Recently, scientists from Meta, the University of California, Berkeley, and New York University have collaborated to develop a new technology called "Thought Preference Optimization" (TPO). The aim of this technology is to enhance the performance of Large Language Models (LLMs) across various tasks, allowing AI to carefully consider its responses before answering.
Researchers suggest that "thinking" should have broad applicability. For instance, in creative writing tasks, AI can utilize its internal thought processes to plan overall structures and character development. This approach is significantly different from previous "Chain-of-Thought" (CoT) prompting techniques, which were mainly applied to mathematical and logical tasks, whereas TPO has a wider application scope. Researchers mention OpenAI's new o1 model, believing that the thinking process can also be beneficial for a broader range of tasks.
So, how does TPO work? Firstly, the model generates a series of thought steps before answering a question. It then creates multiple outputs, followed by an evaluation model that assesses only the final answers, not the thought steps themselves. Finally, through preference optimization of these evaluation results, the model undergoes training. Researchers hope that improving the quality of responses can be achieved by refining the thinking process, thereby enabling the model to acquire more effective reasoning capabilities through implicit learning.
In tests, the Llama38B model using TPO outperformed versions without explicit reasoning in general instruction-following benchmark tests. In the AlpacaEval and Arena-Hard benchmarks, TPO achieved win rates of 52.5% and 37.3%, respectively. More excitingly, TPO has also made progress in areas that typically do not require explicit thinking, such as common sense, marketing, and health.

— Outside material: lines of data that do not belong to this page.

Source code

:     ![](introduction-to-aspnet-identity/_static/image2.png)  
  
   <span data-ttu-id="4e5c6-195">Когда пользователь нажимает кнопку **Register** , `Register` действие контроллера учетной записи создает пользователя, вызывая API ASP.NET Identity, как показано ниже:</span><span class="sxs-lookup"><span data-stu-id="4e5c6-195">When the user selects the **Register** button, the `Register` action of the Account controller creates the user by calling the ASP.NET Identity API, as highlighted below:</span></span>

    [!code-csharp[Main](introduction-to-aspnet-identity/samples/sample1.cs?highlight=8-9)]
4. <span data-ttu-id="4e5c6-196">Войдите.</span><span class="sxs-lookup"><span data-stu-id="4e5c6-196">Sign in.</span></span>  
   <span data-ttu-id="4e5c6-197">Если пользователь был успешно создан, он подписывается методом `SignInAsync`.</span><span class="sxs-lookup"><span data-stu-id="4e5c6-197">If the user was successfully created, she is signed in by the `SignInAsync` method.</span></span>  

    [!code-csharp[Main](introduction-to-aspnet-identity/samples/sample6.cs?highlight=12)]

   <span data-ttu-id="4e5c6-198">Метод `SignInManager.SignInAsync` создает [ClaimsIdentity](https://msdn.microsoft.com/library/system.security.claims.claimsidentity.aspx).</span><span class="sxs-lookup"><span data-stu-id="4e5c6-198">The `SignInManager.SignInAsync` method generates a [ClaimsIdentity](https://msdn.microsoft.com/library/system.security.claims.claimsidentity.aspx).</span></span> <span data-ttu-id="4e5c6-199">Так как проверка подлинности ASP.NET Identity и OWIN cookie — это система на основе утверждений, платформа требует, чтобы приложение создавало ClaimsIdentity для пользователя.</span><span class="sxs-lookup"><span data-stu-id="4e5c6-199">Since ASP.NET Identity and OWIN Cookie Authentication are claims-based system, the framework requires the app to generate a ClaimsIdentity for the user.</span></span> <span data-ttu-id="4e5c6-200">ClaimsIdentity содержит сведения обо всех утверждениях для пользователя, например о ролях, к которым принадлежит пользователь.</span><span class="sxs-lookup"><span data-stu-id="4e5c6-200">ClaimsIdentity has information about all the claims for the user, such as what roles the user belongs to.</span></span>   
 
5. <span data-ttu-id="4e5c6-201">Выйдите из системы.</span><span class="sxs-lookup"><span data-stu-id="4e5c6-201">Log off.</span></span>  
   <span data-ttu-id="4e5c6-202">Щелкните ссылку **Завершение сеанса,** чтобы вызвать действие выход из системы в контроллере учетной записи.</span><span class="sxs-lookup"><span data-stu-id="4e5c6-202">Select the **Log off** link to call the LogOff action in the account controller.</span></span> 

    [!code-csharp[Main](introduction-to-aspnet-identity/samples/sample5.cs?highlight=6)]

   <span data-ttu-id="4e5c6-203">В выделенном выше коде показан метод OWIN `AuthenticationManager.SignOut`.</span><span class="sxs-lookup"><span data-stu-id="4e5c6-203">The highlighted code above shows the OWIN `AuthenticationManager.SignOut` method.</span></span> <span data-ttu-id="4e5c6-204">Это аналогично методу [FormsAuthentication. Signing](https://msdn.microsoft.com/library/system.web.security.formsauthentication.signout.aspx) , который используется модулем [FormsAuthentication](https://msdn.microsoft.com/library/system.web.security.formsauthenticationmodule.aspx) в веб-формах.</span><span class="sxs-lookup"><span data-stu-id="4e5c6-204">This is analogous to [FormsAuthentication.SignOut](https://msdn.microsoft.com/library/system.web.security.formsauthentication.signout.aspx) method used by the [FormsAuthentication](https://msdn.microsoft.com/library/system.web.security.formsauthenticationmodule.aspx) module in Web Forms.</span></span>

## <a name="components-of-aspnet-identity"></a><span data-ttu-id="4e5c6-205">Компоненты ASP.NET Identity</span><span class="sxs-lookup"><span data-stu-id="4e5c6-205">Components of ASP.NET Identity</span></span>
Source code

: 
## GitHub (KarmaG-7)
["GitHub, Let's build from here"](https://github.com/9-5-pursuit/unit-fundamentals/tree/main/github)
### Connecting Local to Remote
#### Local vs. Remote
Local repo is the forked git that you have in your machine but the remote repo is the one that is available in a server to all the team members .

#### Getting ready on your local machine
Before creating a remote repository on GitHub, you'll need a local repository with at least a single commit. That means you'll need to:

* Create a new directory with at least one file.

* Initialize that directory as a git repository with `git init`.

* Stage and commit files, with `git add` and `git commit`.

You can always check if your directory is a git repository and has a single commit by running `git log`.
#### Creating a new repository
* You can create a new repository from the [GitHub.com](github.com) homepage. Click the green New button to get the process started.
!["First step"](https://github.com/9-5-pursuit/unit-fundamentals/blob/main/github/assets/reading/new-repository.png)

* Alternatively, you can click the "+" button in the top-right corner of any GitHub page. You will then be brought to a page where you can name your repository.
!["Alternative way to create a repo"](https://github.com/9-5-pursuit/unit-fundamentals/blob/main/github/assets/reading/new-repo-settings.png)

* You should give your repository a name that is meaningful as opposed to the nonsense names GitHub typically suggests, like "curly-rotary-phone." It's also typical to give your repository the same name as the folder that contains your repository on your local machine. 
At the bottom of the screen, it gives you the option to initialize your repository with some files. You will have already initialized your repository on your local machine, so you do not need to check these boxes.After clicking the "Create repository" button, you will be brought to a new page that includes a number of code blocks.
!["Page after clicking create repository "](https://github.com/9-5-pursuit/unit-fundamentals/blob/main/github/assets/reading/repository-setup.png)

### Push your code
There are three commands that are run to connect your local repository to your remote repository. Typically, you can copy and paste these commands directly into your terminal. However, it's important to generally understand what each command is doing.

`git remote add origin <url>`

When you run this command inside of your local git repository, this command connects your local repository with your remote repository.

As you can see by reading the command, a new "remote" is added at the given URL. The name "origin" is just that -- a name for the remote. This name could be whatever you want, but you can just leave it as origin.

However, the research team points out that the current setup is not suitable for mathematical problems, as TPO's performance is actually below that of the base model in these tasks. This indicates that for highly specialized tasks, different approaches may be needed. Future research may focus on controlling the length of the thinking process and the impact of thinking on larger models.
Key Points:
🌟 The research team introduces "Thought Preference Optimization" (TPO), aimed at enhancing AI's thinking capabilities in task execution.
🧠 TPO enables the model to generate thought steps before answering, utilizing an evaluation model to optimize response quality.
📈 Tests show that TPO performs well in areas like common sense and marketing, but underperforms in mathematical tasks.